Selon l’étude, « les cafetiers seraient ainsi très fortement légitimés à jouer un rôle de prévention en incitant leurs clients à moins consommer s’ils doivent conduire ensuite : 73% sont favorables à une telle perspective (dont 49% très favorables), contre 24% pas favorables. Les femmes (78%) et les plus âgés se montrent les plus favorables, et si les clients les plus assidus des bars et les consommateurs d’alcools apparaissent moins enthousiastes, ils n’en portent pas moins un jugement majoritairement positif sur cette évolution (65% contre 34% chez les clients quasi quotidiens des bars, 69% contre 29% chez les buveurs de bière). Il est également à noter que les conducteurs fréquents affichent aussi une opinion très favorable à une telle action de la part des cafetiers (72% favorables, contre 26%). »

Conclusion de l’étude : ceux qui vendent et servent des boissons alcoolisées sont légitimés, aux yeux du public, à jouer dans le même temps un rôle modérateur en la matière.

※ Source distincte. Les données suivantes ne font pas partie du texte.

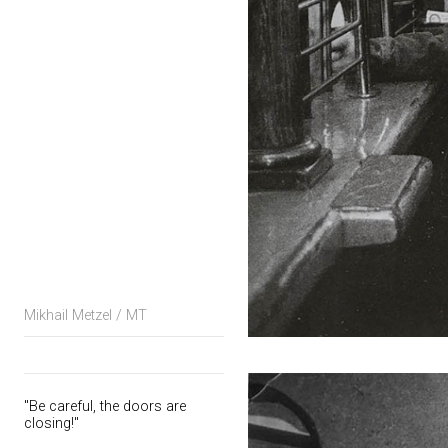
Mikhail Metzel / MT
"Be careful, the doors are
closing!"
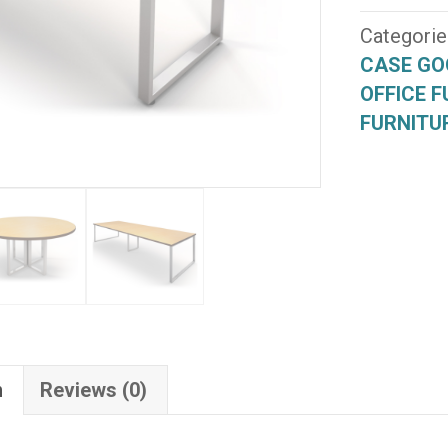
Series
(ULT-
Categorie
004)
CASE GO
quantity
OFFICE F
FURNITU
n
Reviews (0)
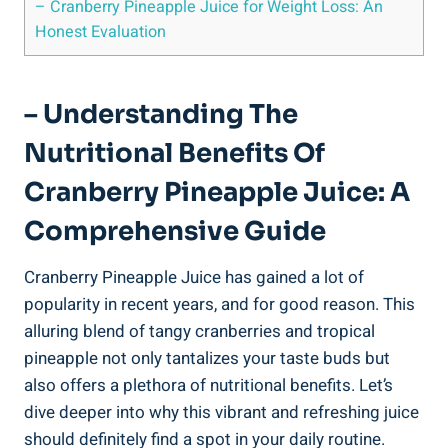
– Cranberry ‍Pineapple Juice for Weight⁣ Loss: ‍An
Honest Evaluation
– ⁤Understanding The
Nutritional⁢ Benefits⁣ Of
Cranberry Pineapple Juice: A
Comprehensive Guide
Cranberry Pineapple Juice has gained a lot of
popularity in recent years,‍ and for ‍good reason. This
‌alluring blend of tangy cranberries and tropical
pineapple not only tantalizes ‍your taste ‌buds but
⁢also⁤ offers a plethora of nutritional ​benefits. Let’s
dive ‍deeper ​into why this vibrant and ⁢refreshing juice
should definitely find a⁢ spot in your daily routine.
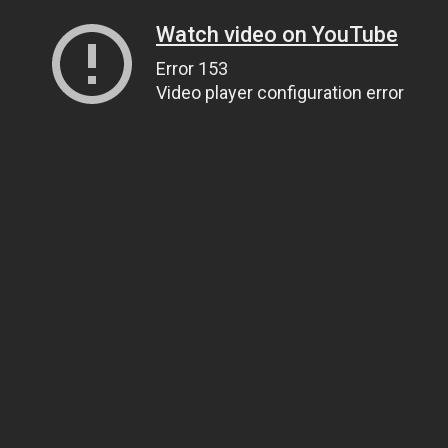
Watch video on YouTube
Error 153
Video player configuration error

44% jugent qu’un fabricant de bière qui proposerait des outils de prévention dans les cafés et bistrots ferait preuve d’une attitude d’entreprise responsable, contre 49% qui y voient une démarche hypocrite. Plus encore, certaines catégories portent en majorité ou en quasi majorité un regard positif sur une telle action : les couches moyennes et supérieures (professions intermédiaires, cadres, commerçants et chefs d’entreprise). » dixit le sondage SOFRES

Qu’en pense-ton du côté des patrons de bistrots ?

Le moins qu’on puisse dire est qu’ils ne sont pas vraiment au diapason de l’enquête Sofres. Pour eux, un consommateur est d’abord un client. Mais il est vrai que les décisions des tribunaux incriminant certains patrons ayant laissé partir des clients ivres responsables d’accident les ont toutefois fait réfléchir.

Patron, un ethylotest, SVP !
Le principe de l’autoévaluation est plébiscité : 89% jugeraient utile (dont 64% très utile) la mise à disposition d’éthylotests dans les bars (contre 10% estimant que ce serait inutile), et 86% (contre 12%) portent le même jugement sur la distribution aux clients de réglettes cartonnées d’évaluation de leur taux d’alcoolémie en fonction de leur consommation. Les provinciaux – et en particulier les habitants du Nord, du Sud-Ouest et du Centre – se montrent plus favorables encore à ces innovations. Dans une moindre mesure, mais à une large majorité, la proposition par le cafetier de bière à taux d’alcool réduit ou sans alcool est perçue comme utile par 68% des Français (contre 30%) – et les buveurs de bière eux-mêmes en soulignent l’apport potentiel (58% contre 41%). Cette perception, là encore plus répandue en Province (71%) qu’en région parisienne (59%), est particulièrement marquée dans l’Ouest (78%) et le Centre (76%, dont 40% de  » très utile « ).

De même, deux tiers des répondants approuvent l’idée d’une information directe des clients des cafés, bars et bistrots par le biais d’affiches, de dépliants et de sous-bocks (67% jugent cela utile, dont 33% très utile, contre 31% d’un avis contraire).

L’opinion est plus partagée sur l’intérêt de verre de contenance réduite (15cl) pour la bière : 46% jugent cela utile, contre 51% inutile. Cela n’est pour autant pas à écarter de l’arsenal des outils de prévention : ainsi, près d’un consommateur de bière sur trois (32%) estime que cela serait utile. Dans l’Ouest, où l’ensemble des solutions permettant de modérer la consommation d’alcool sont plébiscitées, ils sont même 54% à souligner l’utilité du verre de contenance réduite.